“Pensacola is natural for the Space Industry,” FloridaWest CEO Scott Luth told Inweekly after this weekend’s SpaceX splashdown in the waters off Pensacola Beach. “Actually, it’s already here.”
Sunday wasn’t Astronaut Doug Hurley first visit to Pensacola this weekend. Like so many other astronauts before him, including seven of the men who would later walk on the moon, Hurley trained for his aviation career here at NAS Pensacola.
Known as the cradle of naval aviation and training, Pensacola has a long and rich history of supporting the space industry from the very beginning. NAS Pensacola has been instrumental in the early flight training of the past, present, and future astronauts involved in the industry.
“But what most citizen do not realize, is that Pensacola was leading the way in cyberspace back days of cryptology in the early 1960’s,” said Luth. “This has positioned Pensacola as a natural leader in Cybersecurity today with numerous operations at Corry Station. We know that the level of security necessary for these autonomous ships going into space is extreme and we are fortunate to be in a place where all of these industries merge together.”
He added, “Not only do we see it, but we are recognized by our companies and contractors as well.”
Blue Origin, Amazon CEO Jeff Bezos’ space company, has been here for over a year, working on a project to repurpose its ship at the Port of Pensacola into one that a rocket will be able to land on in the Atlantic Ocean.
The Blue Origin landing platform (officially LPV) is a roll-on/roll-off cargo ship owned by Amazon CEO’s rocket and space technology company Blue Origin, purchased in 2018 for use as a floating landing platform for its New Glenn booster stage. The ship is currently undergoing refit to prepare for its role of landing rockets, a process which should continue into 2021 when Blue Origin is planning to make the first orbital launch of the New Glenn rocket.
New Glenn is named after astronaut John Glenn who got his training here in Pensacola. Another of Blue Origin’s ships, the New Shepard, is named after Naval aviator and Mercury astronaut Alan Shepard, who did advance flight training in Pensacola and was the first American to go to space. The first man on the moon, Neil Armstrong, also trained right here in Pensacola.
The interior of Virgin Galactic’s suborbital spaceliner SpaceShipTwo, including a Smart Multi-Function Display (ASD3124) was designed by Avalex Technologies of Gulf Breeze. Virgin Galactic, part of billionaire Richard Branson’s Virgin Group, designed SpaceShipTwo to carry people and payloads to suborbital space and back.
Avalex worked closely with the TSC engineering team to customize their COTS display unit with a specially designed bezel featuring both buttons and knobs, which will make it easier for pilots to use the units during both the high- and zero-gravity portions of the mission.
U.S. Space Command
The U.S. Space Command was established in late 2019 as the military’s 11th unified combatant command.

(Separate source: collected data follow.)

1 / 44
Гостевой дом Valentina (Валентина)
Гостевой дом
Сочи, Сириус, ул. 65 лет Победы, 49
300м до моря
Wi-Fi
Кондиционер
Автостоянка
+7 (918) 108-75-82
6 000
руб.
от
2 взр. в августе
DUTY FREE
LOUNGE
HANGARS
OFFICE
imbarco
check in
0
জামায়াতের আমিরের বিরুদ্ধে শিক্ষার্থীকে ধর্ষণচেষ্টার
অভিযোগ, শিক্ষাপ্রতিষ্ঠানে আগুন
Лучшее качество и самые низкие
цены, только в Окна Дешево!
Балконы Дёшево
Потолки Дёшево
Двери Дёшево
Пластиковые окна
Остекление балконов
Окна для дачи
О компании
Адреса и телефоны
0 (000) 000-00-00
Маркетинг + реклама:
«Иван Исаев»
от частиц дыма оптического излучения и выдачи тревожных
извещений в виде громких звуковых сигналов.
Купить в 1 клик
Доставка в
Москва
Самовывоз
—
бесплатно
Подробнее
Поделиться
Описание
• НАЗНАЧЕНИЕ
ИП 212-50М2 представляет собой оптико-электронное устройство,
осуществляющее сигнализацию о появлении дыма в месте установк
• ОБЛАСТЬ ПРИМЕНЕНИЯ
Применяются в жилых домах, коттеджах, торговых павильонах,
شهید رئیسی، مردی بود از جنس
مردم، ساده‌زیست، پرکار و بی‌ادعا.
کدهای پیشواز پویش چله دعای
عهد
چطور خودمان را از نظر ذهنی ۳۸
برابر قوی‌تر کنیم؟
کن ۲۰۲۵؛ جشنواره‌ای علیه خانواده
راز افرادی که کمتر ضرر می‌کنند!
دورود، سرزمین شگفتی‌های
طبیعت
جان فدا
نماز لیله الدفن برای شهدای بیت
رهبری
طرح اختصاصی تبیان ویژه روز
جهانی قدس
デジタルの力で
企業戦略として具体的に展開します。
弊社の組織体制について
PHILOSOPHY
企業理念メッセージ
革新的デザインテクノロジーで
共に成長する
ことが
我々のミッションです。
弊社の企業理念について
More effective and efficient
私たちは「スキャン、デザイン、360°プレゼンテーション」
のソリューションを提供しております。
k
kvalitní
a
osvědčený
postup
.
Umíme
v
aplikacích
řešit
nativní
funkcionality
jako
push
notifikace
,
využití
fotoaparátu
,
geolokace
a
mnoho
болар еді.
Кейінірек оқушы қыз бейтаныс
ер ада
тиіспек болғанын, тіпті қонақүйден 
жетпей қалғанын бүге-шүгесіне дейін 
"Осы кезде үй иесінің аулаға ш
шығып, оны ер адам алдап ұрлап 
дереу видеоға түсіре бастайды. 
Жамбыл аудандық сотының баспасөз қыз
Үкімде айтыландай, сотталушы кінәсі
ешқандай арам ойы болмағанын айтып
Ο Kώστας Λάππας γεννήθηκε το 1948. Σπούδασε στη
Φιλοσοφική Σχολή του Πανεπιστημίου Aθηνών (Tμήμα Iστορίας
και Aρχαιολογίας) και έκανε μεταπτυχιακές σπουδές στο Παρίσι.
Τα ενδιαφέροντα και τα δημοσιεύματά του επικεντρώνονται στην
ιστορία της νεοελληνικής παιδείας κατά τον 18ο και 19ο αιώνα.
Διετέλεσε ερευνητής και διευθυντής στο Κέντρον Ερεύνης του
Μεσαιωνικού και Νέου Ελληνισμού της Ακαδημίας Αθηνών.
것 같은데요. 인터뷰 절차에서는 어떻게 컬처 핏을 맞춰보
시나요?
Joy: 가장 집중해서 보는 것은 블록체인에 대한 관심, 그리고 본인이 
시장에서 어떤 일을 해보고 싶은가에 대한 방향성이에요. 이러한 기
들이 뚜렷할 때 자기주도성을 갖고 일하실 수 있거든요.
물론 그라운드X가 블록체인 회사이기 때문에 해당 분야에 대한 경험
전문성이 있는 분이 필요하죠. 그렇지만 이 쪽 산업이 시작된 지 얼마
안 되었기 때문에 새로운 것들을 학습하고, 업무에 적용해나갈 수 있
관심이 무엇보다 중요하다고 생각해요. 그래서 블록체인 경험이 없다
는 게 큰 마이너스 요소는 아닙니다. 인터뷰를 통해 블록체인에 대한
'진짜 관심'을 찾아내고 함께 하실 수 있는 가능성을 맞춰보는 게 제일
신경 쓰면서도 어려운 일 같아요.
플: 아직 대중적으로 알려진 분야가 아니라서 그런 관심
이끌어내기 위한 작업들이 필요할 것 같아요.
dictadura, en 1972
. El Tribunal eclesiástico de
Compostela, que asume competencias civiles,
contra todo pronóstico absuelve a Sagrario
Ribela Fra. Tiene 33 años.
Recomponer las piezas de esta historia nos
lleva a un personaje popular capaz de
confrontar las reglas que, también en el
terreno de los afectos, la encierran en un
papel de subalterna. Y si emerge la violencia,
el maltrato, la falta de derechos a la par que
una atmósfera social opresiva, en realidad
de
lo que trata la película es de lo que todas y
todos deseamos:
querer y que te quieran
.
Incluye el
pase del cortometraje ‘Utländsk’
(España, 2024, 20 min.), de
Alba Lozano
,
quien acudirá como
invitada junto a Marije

It is now temporarily headquartered at Peterson Air Force Base, in Colorado Springs, CO.
On May 15, the U.S. Air Force announced an open bidding process to select the permanent U.S. Space Command headquarters’ permanent location, and Pensacola is in the running.
The city has passed the initial criteria: being within the top 150 Metropolitan Statistical Areas in the country, being located within 25 miles of a military base, and having a minimum score of 50 on the Livability Index published by the American Association of Retired Persons Public Policy Institute.
Retired U.S. Navy Capt. Christopher Middleton, who serves as chairman of the West Florida Defense Alliance and as the military affairs liaison for UWF President Martha Saunders, is working with FloridaWest on the Pensacola bid. The headquarters could generate 1400-2000 jobs.
The more detailed criteria is expected to be sent out this month. The Air Force will conduct a comprehensive evaluation and is expected to name the top preferred headquarters location in early 2021.